• [PROBLEM DESCRIPTION]:
Produce a verbatim transcription of the records below, beginning at the line containing "(64, 26) none" and ending at the final line; include only those lines.

(Before and after images)
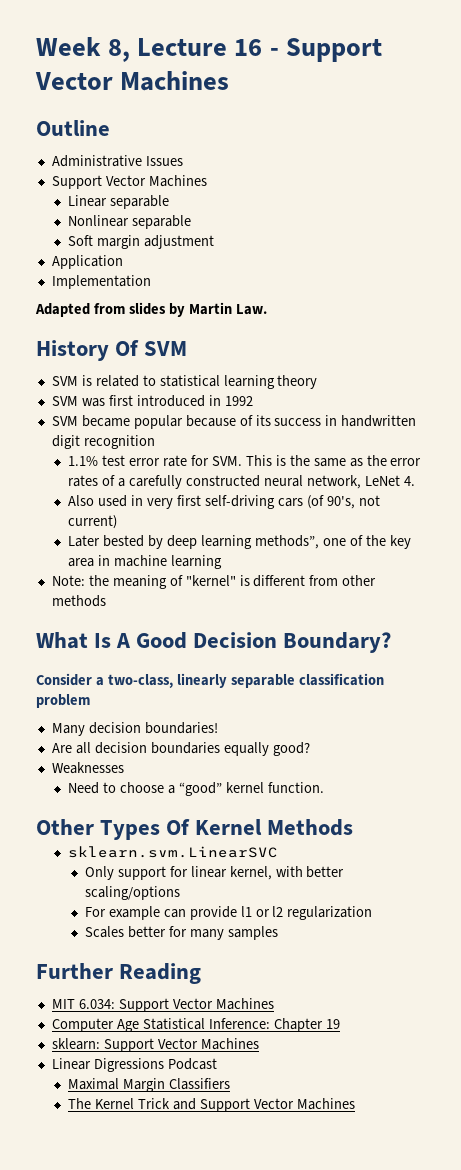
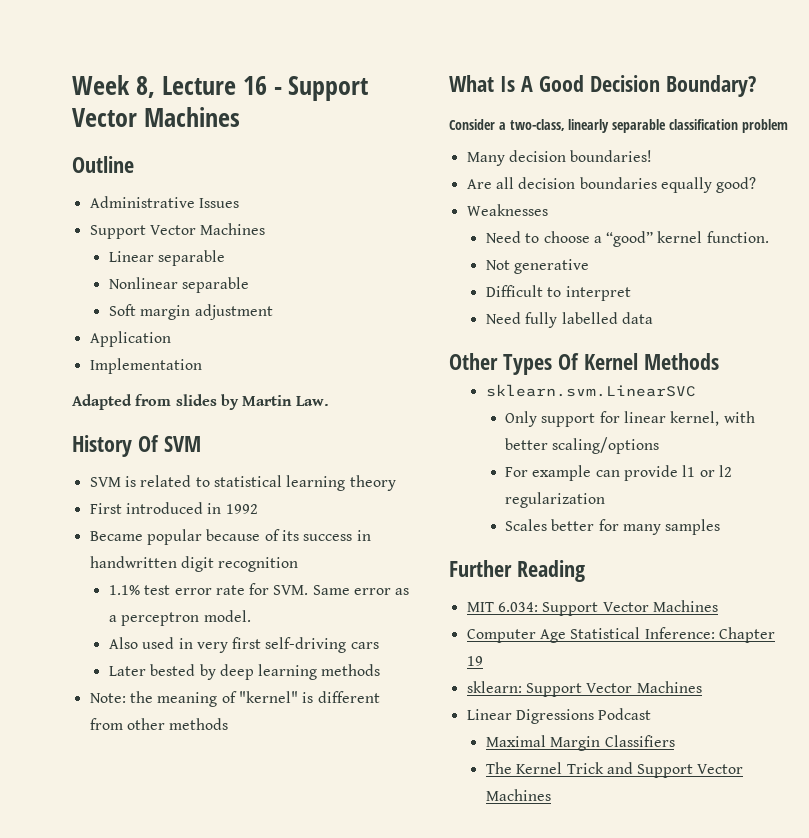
[51,395,133,407] SVM was first -> [89,503,122,514] First
[51,415,130,427] SVM became -> [89,531,143,541] Became
[245,455,422,467] [68,475,415,489] This is the same as the error rates of a carefully constructed neural network, LeNet 4. -> [312,585,410,595] [108,610,251,626] Same error as a perceptron model.
[306,495,380,509] [68,515,118,529] (of 90's, not current) -> (379, 645) none
[255,535,411,549] [68,555,223,569] methods”, one of the key area in machine learning -> [321,664,381,676] methods
(324, 787) none -> [485,259,590,274] [485,285,631,301] [485,312,653,328] // Not generative // Difficult to interpret // Need fully labelled data

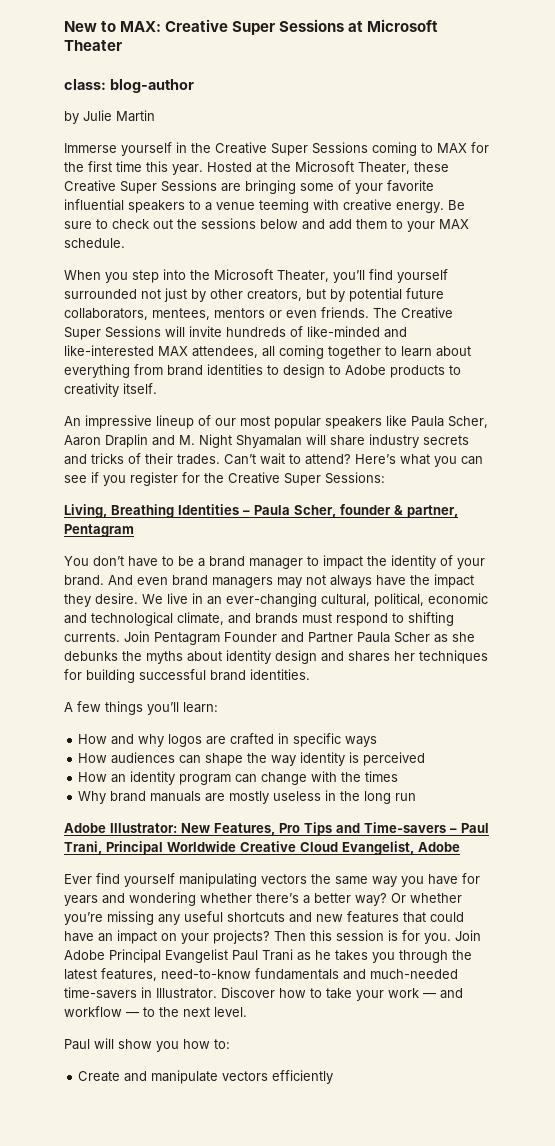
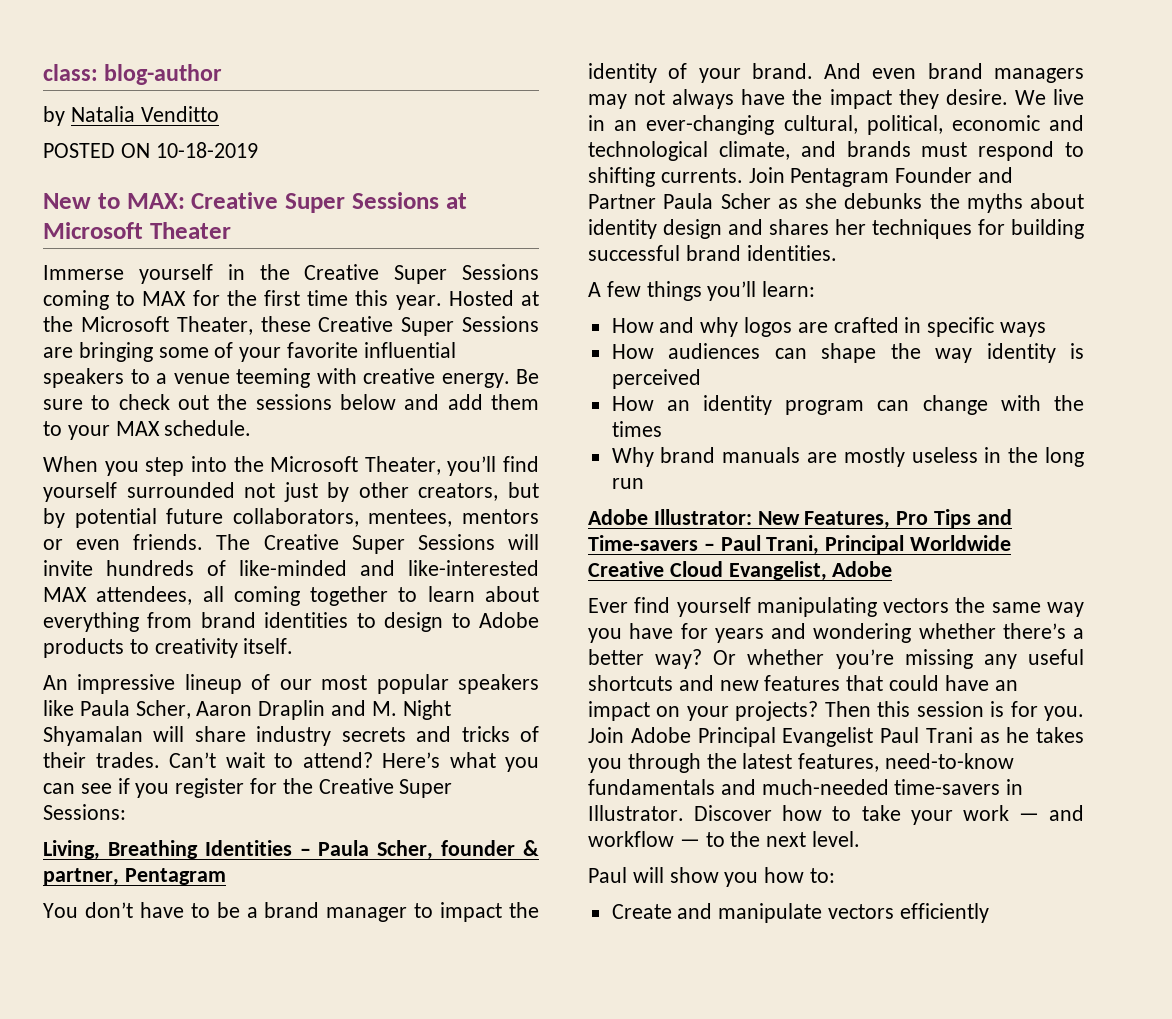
(64, 26) none -> [43,64,223,85] [43,106,219,126] [43,142,258,158] class: blog-author // by Natalia Venditto // POSTED ON 10-18-2019 //
[64,79,194,93] [64,110,155,124] // class: blog-author // by Julie Martin -> (231, 230) none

• [COMPLETED EXERCISE]:
(64, 26) none -> [43,64,223,85] [43,106,219,126] [43,142,258,158] class: blog-author // by Natalia Venditto // POSTED ON 10-18-2019 //
[64,79,194,93] [64,110,155,124] // class: blog-author // by Julie Martin -> (231, 230) none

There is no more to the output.